Ashya has already undergone several rounds of the treatment, with the thirtieth and last of the sessions set to take place on October 24.
He was diagnosed with a brain tumour at the end of July and after several operations was set to have chemotherapy and radiotherapy at Southampton General Hospital.
But his parents were concerned that this would leave him in a semi-vegetative state and fled the hospital with their son in September. Instead, the pair wanted to have the boy treated with proton beam therapy in Prague.
When the NHS said it would not fund the treatment, they fled to Spain where they planned to sell a house before travelling on to Prague.
However, Hampshire Police issued a European Arrest Warrant after discovering the family had left hospital in the UK and the couple were held by police in Malaga in Spain.
Ashya was taken to hospital and the Kings were told none of the family could visit him.
The couple were held in prison for 72 hours before international outcry - including criticism of the ‘heavy handed’ treatment from Prime Minister David Cameron - led to the order to release them.
Following tests Ashya was deemed suitable for proton beam therapy, and in an usual move the NHS agreed to fund the treatment on September 26.
His 20-year-old brother revealed that Ashya, who has to be fed through a drip, had even managed to eat a small amount on his own while on the trip to the pizza restaurant.
Jana Kulhankova, of the Proton Therapy Centre of Prague, said the boy had been moved into his own private room following his last round of proton beam therapy.
'Ashya left the intensive care unit on Tuesday and has been put in an individual room,' she said.
He has ‘started to put on weight, he is smiling, and he is reacting to the gestures of his parents and those close to him,’ she added.
His father, Brett King, said the family are now considering the next step of his treatment which could see them head to Spain.
He said: ‘Now Ashya has started his proton beam therapy, we need to be thinking about what comes next.
'He still cannot move on his own and he can't talk properly either so we need to think about physiotherapy and occupational therapy for him.
'We have got a doctor who works in Madrid coming to see us soon so he can assess Ashya and his condition. But he will definitely need ongoing treatment in a hospital so we won't be coming home for a while.'
He added that Ashya still needs to be fed through a tube and they are still working out the best way to get him to the hospital in Spain.
'Once we meet the doctor, we will have a better idea of what lies ahead,' he said.
Last week it was revealed that the charity which received £50,000 in donations to fund specialist brain tumour treatment for the five-year-old has refused to hand over the cash.
Kids n Cancer collected donations of around £50,000 from people supporting the plight of Ashya.

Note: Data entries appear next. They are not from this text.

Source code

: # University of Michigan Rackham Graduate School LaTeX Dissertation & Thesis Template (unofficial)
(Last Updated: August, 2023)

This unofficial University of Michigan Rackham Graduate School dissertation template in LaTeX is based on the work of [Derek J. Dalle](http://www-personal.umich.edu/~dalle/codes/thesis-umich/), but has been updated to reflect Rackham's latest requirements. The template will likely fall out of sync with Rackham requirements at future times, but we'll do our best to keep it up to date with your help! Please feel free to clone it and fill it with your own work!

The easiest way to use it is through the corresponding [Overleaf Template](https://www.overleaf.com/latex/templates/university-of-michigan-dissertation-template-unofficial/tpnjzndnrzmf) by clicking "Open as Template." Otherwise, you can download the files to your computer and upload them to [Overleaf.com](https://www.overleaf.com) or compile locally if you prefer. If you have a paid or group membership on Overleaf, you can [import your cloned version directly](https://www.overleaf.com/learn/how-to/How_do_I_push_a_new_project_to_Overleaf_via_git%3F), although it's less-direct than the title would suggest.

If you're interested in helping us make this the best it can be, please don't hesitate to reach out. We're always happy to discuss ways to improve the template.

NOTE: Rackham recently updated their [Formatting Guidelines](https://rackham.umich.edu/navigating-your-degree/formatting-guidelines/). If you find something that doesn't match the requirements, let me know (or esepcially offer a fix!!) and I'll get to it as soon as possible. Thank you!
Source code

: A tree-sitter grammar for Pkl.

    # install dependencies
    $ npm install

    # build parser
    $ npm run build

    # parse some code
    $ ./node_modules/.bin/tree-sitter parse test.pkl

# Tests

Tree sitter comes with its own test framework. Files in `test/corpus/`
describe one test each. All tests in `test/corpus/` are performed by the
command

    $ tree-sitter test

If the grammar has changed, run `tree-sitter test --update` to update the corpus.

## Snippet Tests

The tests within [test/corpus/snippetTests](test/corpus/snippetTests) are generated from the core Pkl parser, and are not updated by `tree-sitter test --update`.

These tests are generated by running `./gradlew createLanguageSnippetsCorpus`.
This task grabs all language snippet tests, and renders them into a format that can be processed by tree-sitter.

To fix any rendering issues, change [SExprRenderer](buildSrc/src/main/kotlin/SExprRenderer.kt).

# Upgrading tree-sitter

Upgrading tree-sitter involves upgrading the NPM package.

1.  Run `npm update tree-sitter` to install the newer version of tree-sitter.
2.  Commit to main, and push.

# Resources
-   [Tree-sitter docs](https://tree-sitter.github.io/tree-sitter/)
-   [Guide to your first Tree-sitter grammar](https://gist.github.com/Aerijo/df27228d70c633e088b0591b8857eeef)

The charity says the money was donated for the proton beam therapy to treat Ashya’s tumour. However it said as the NHS had now decided to fund the therapy, the cash will be spent on other children who need treatment.
Ashya’s older brother Naveed claimed Kids n Cancer have labelled his family ‘greedy’, and said the charity had never given them money and was refusing to help them cover legal costs.
The charity said it was not able to use the money to cover the legal costs incurred by the family because this was not part of the charity’s aims. It said Kids n Cancer exists to fund proton beam therapy to help children and their families, and insisted it had not suggested that legal costs would or could be covered by donations.